“You are so young”: residents of a Ukrainian orphanage flee to safety

Refugees fleeing the Russian invasion wait for transit in Lviv
A group of children evacuated from an orphanage in Zaporizhzhia wait to board a bus for their transfer to Poland after fleeing the ongoing Russian invasion at the main train station in Lviv, Ukraine, March 5, 2022. REUTERS/Kai Pfaffenbach

March 6, 2022

By Andrew RC Marshall

LVIV, Ukraine (Reuters) – More than 200 children evacuated from an orphanage in Ukraine’s conflict zone arrived with their carers in the western city of Lviv on Saturday after a 24-hour train journey.

The 215 children, ranging from toddlers to teenagers, left their orphanage in Zaporizhzhia, southeast Ukraine, on the day Russian troops attacked a nearby nuclear power plant.

“My heart is being torn apart,” said Olha Kucher, director of the Zaporizhzhia Central Christian Orphanage. Then she started sobbing. “I’m sorry . . . I just can’t find the words. And I feel so sorry for these children. They are so young.”

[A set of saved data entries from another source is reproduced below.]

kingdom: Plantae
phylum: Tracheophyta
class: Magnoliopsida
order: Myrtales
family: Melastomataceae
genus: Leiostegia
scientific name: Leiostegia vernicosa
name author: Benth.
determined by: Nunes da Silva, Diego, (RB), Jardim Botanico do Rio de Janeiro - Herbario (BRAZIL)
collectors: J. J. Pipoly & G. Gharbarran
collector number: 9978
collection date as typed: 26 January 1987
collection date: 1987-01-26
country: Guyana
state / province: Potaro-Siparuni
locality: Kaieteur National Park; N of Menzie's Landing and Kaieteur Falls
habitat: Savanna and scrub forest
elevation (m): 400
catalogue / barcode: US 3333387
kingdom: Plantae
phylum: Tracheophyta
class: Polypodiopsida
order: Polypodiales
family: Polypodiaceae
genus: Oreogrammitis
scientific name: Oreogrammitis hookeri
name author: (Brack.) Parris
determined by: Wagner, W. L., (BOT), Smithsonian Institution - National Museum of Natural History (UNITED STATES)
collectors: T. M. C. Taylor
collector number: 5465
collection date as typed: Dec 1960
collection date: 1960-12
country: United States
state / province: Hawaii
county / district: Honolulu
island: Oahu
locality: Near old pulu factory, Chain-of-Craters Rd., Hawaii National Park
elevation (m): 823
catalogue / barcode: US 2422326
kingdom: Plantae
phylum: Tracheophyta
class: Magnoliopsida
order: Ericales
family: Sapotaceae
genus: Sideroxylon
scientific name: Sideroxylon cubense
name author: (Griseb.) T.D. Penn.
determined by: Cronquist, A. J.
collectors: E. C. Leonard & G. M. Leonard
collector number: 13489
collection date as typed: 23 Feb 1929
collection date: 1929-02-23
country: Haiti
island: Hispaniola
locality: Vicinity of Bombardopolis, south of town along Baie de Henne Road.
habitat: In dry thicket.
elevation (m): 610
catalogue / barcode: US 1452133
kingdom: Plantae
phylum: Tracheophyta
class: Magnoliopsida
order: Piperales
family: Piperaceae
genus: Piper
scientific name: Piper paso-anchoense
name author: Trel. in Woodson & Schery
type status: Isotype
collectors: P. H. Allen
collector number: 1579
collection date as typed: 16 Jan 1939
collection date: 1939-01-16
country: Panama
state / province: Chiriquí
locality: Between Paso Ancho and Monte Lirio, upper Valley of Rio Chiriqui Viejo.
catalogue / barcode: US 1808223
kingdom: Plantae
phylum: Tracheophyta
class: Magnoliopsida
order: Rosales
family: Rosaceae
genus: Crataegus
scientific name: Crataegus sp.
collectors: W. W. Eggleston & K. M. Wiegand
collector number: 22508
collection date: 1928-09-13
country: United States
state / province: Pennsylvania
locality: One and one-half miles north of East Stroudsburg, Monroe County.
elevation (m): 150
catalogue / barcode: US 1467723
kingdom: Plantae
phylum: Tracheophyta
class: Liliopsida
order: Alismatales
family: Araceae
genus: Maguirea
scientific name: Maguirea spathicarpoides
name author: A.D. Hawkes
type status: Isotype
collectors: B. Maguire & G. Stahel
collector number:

As night fell and the temperature dropped, the children waited patiently on a platform at Lvov station, the older ones tended to the young ones while the orphanage staff carefully counted them all.

The little ones clutched cuddly toys. None of the children cried or complained.

Vladimir Kovtun, 16, said he now feels safe. “It’s scary staying in Zaporizhia when air raid sirens go off and we have to hide in the basement all the time.”

With big eyes and hand in hand, the children were led through a counter area crowded with other Ukrainians. According to Lviv Mayor Andriy Sadovy, more than 65,000 refugees passed through the station on Friday alone.

Then, when it began to snow, the children boarded a fleet of buses bound for their new home in neighboring Poland.

It would be several hours before they crossed the border. For Kucher, the director of the orphanage, the prospect of safety for her children after such a tiring journey triggered a mixture of emotions: sadness, relief and anger.

“We don’t want to leave Ukraine – we love it,” she said. “But unfortunately we have to go.”

As the last of the children climbed onto the buses, Kucher added: “Putin just kills people. . . I don’t understand why the Russian people can’t believe that we are being bombed – that we and our children are being killed.”